Wednesday, January 27, 2010

Crabby Morning

I try not to blog when I'm crabby, because I want my blog to be inspirational and encouraging; I think the world has sufficient crabbiness in it already, and not enough hope and cheer.

But I'm crabby today. And I want to blog today, anyway. So I'm going to try to draw some positive lessons from my crabbiness to forestall future crabbiness.

I am crabby because I am supposed to speak next week at what was to be (and I'm sure will be) a delightful young authors' night at a school in Jefferson County. The event involves proud children sharing their work, and then a visiting author (me) giving a talk to the children and their parents. I agreed to be the visiting author and charged the school $150 for my time. It is about an hour's drive each way, after a long full day of work already, and however rewarding the evening will be, I am still unwilling simply to work for free, any more than the teachers who teach these children are willing to teach for free. Just because something is worth doing, and you love doing it, doesn't mean that you should be expected to do it without any financial compensation. I could tell that the school thought I was a pretty terrific bargain.

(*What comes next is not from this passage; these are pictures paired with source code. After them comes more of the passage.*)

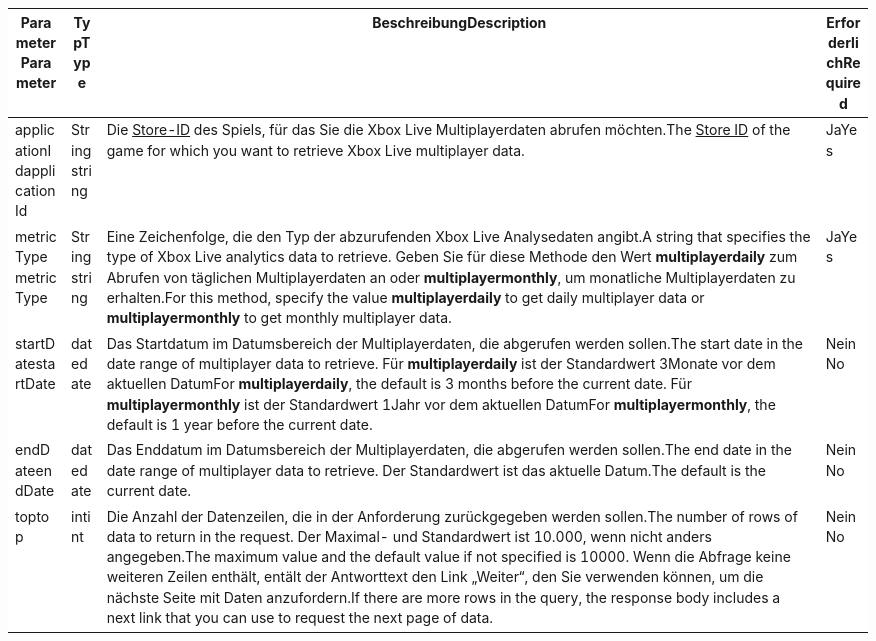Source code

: 
| <span data-ttu-id="96d5f-130">Parameter</span><span class="sxs-lookup"><span data-stu-id="96d5f-130">Parameter</span></span>        | <span data-ttu-id="96d5f-131">Typ</span><span class="sxs-lookup"><span data-stu-id="96d5f-131">Type</span></span>   |  <span data-ttu-id="96d5f-132">Beschreibung</span><span class="sxs-lookup"><span data-stu-id="96d5f-132">Description</span></span>      |  <span data-ttu-id="96d5f-133">Erforderlich</span><span class="sxs-lookup"><span data-stu-id="96d5f-133">Required</span></span>  
|---------------|--------|---------------|------|
| <span data-ttu-id="96d5f-134">applicationId</span><span class="sxs-lookup"><span data-stu-id="96d5f-134">applicationId</span></span> | <span data-ttu-id="96d5f-135">String</span><span class="sxs-lookup"><span data-stu-id="96d5f-135">string</span></span> | <span data-ttu-id="96d5f-136">Die [Store-ID](in-app-purchases-and-trials.md#store-ids) des Spiels, für das Sie die Xbox Live Multiplayerdaten abrufen möchten.</span><span class="sxs-lookup"><span data-stu-id="96d5f-136">The [Store ID](in-app-purchases-and-trials.md#store-ids) of the game for which you want to retrieve Xbox Live multiplayer data.</span></span>  |  <span data-ttu-id="96d5f-137">Ja</span><span class="sxs-lookup"><span data-stu-id="96d5f-137">Yes</span></span>  |
| <span data-ttu-id="96d5f-138">metricType</span><span class="sxs-lookup"><span data-stu-id="96d5f-138">metricType</span></span> | <span data-ttu-id="96d5f-139">String</span><span class="sxs-lookup"><span data-stu-id="96d5f-139">string</span></span> | <span data-ttu-id="96d5f-140">Eine Zeichenfolge, die den Typ der abzurufenden Xbox Live Analysedaten angibt.</span><span class="sxs-lookup"><span data-stu-id="96d5f-140">A string that specifies the type of Xbox Live analytics data to retrieve.</span></span> <span data-ttu-id="96d5f-141">Geben Sie für diese Methode den Wert **multiplayerdaily** zum Abrufen von täglichen Multiplayerdaten an oder **multiplayermonthly**, um monatliche Multiplayerdaten zu erhalten.</span><span class="sxs-lookup"><span data-stu-id="96d5f-141">For this method, specify the value **multiplayerdaily** to get daily multiplayer data or **multiplayermonthly** to get monthly multiplayer data.</span></span>  |  <span data-ttu-id="96d5f-142">Ja</span><span class="sxs-lookup"><span data-stu-id="96d5f-142">Yes</span></span>  |
| <span data-ttu-id="96d5f-143">startDate</span><span class="sxs-lookup"><span data-stu-id="96d5f-143">startDate</span></span> | <span data-ttu-id="96d5f-144">date</span><span class="sxs-lookup"><span data-stu-id="96d5f-144">date</span></span> | <span data-ttu-id="96d5f-145">Das Startdatum im Datumsbereich der Multiplayerdaten, die abgerufen werden sollen.</span><span class="sxs-lookup"><span data-stu-id="96d5f-145">The start date in the date range of multiplayer data to retrieve.</span></span> <span data-ttu-id="96d5f-146">Für **multiplayerdaily** ist der Standardwert 3Monate vor dem aktuellen Datum</span><span class="sxs-lookup"><span data-stu-id="96d5f-146">For **multiplayerdaily**, the default is 3 months before the current date.</span></span> <span data-ttu-id="96d5f-147">Für **multiplayermonthly** ist der Standardwert 1Jahr vor dem aktuellen Datum</span><span class="sxs-lookup"><span data-stu-id="96d5f-147">For **multiplayermonthly**, the default is 1 year before the current date.</span></span> |  <span data-ttu-id="96d5f-148">Nein</span><span class="sxs-lookup"><span data-stu-id="96d5f-148">No</span></span>  |
| <span data-ttu-id="96d5f-149">endDate</span><span class="sxs-lookup"><span data-stu-id="96d5f-149">endDate</span></span> | <span data-ttu-id="96d5f-150">date</span><span class="sxs-lookup"><span data-stu-id="96d5f-150">date</span></span> | <span data-ttu-id="96d5f-151">Das Enddatum im Datumsbereich der Multiplayerdaten, die abgerufen werden sollen.</span><span class="sxs-lookup"><span data-stu-id="96d5f-151">The end date in the date range of multiplayer data to retrieve.</span></span> <span data-ttu-id="96d5f-152">Der Standardwert ist das aktuelle Datum.</span><span class="sxs-lookup"><span data-stu-id="96d5f-152">The default is the current date.</span></span> |  <span data-ttu-id="96d5f-153">Nein</span><span class="sxs-lookup"><span data-stu-id="96d5f-153">No</span></span>  |
| <span data-ttu-id="96d5f-154">top</span><span class="sxs-lookup"><span data-stu-id="96d5f-154">top</span></span> | <span data-ttu-id="96d5f-155">int</span><span class="sxs-lookup"><span data-stu-id="96d5f-155">int</span></span> | <span data-ttu-id="96d5f-156">Die Anzahl der Datenzeilen, die in der Anforderung zurückgegeben werden sollen.</span><span class="sxs-lookup"><span data-stu-id="96d5f-156">The number of rows of data to return in the request.</span></span> <span data-ttu-id="96d5f-157">Der Maximal- und Standardwert ist 10.000, wenn nicht anders angegeben.</span><span class="sxs-lookup"><span data-stu-id="96d5f-157">The maximum value and the default value if not specified is 10000.</span></span> <span data-ttu-id="96d5f-158">Wenn die Abfrage keine weiteren Zeilen enthält, entält der Antworttext den Link „Weiter“, den Sie verwenden können, um die nächste Seite mit Daten anzufordern.</span><span class="sxs-lookup"><span data-stu-id="96d5f-158">If there are more rows in the query, the response body includes a next link that you can use to request the next page of data.</span></span> |  <span data-ttu-id="96d5f-159">Nein</span><span class="sxs-lookup"><span data-stu-id="96d5f-159">No</span></span>  |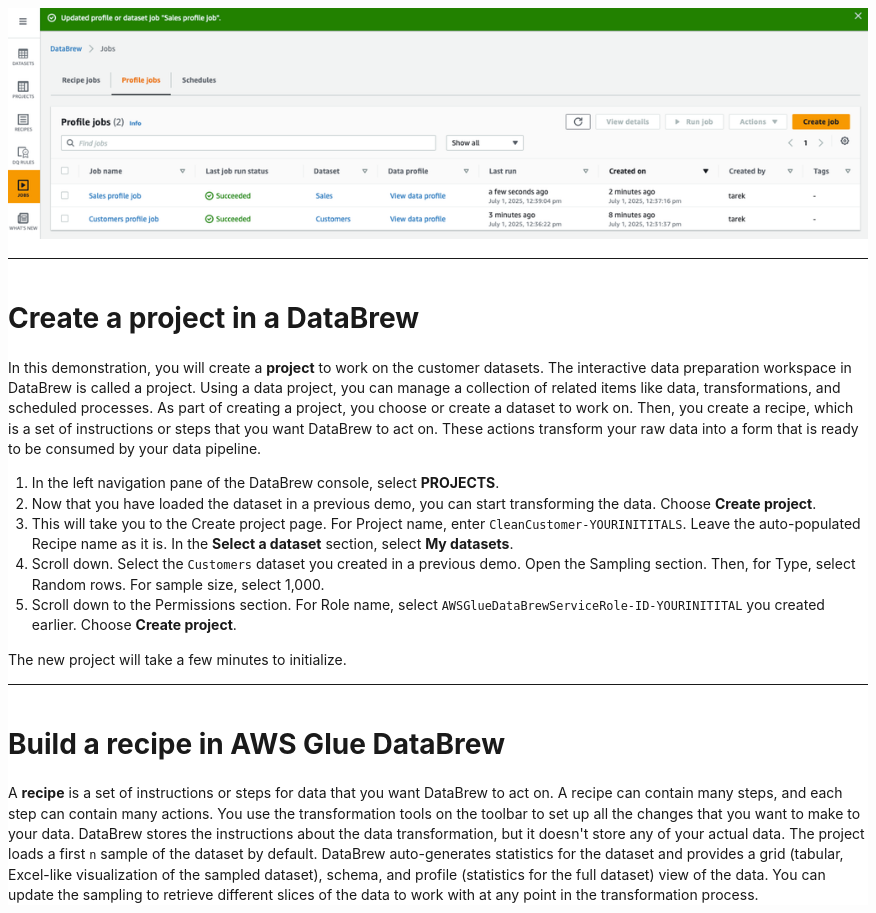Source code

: ![image-20250701123946710](images/image-20250701123946710.png)

---

# Create a project in a DataBrew

 In this demonstration, you will create a **project** to work on the customer datasets. The interactive data preparation workspace in DataBrew is called a project. Using a data project, you can manage a collection of related items like data, transformations, and scheduled processes. As part of creating a project, you choose or create a dataset to work on. Then, you create a recipe, which is a set of instructions or steps that you want DataBrew to act on. These actions transform your raw data into a form that is ready to be consumed by your data pipeline.

1. In the left navigation pane of the DataBrew console, select **PROJECTS**.
2. Now that you have loaded the dataset in a previous demo, you can start transforming the data. Choose **Create project**.
3. This will take you to the Create project page. For Project name, enter `CleanCustomer-YOURINITITALS`. Leave the auto-populated Recipe name as it is. In the **Select a dataset** section, select **My datasets**.
4. Scroll down. Select the `Customers` dataset you created in a previous demo. Open the Sampling section. Then, for Type, select Random rows. For sample size, select 1,000.
5. Scroll down to the Permissions section. For Role name, select `AWSGlueDataBrewServiceRole-ID-YOURINITITAL` you created earlier. Choose **Create project**.

The new project will take a few minutes to initialize.

---

# Build a recipe in AWS Glue DataBrew

 A **recipe** is a set of instructions or steps for data that you want DataBrew to act on. A recipe can contain many steps, and each step can contain many actions. You use the transformation tools on the toolbar to set up all the changes that you want to make to your data. DataBrew stores the instructions about the data transformation, but it doesn't store any of your actual data. The project loads a first `n` sample of the dataset by default. DataBrew auto-generates statistics for the dataset and provides a grid (tabular, Excel-like visualization of the sampled dataset), schema, and profile (statistics for the full dataset) view of the data. You can update the sampling to retrieve different slices of the data to work with at any point in the transformation process.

So why am I crabby? I am crabby because in order to be paid this small stipend, I have to fill out a whole host of notorized forms to report that I have no criminal record, to waive my right to worker's compensation if I'm injured on the job, to pledge that I will pay my income tax on this money. I can hardly even figure out the various things I'm supposed to check on the forms. The sentences on the forms aren't even grammatical English sentences. The one about my criminal past wants me to sign my name to this statement: "Vendor nor those working for the vendor have been convicted of a felony or other serious offense." Don't they mean "Neither vendor nor those working for the vendor"? Otherwise, isn't it saying that I HAVE been convicted of a felony or other serious offense? And it hardly seems worth $150 to go find myself a notary to witness my waiver of any claim to worker's comp for giving my little talk that evening. It just doesn't feel fun any more, filling out all these tedious and confusing and exasperating forms. I'm leaning toward just telling them that I'll go for free, as a form of community service. But then that seems like rewarding Jefferson County for having such terrible forms to fill out.

Now, I said I was going to try to draw some lessons from my crabbiness to forestall future crabbiness. I think maybe the lesson is that I should have charged more for my time. Other writers charge more for their time. I think I'm really crabby because I undervalued my time in the first place, and now I feel bitter that even to get this very small stipend I'm forced to jump through so many hoops. If I had valued my time more, and charged a more appropriate honorarium, then I wouldn't mind jumping through some hoops to get it.

Though I think I would still mind signing my name to that ungrammatical sentence!

1 comment:

  1. I admire your determination to discover the positive "lesson" in your crabbiness, and I'd agree that you found the source. You are a gifted author and, I'm sure, teacher.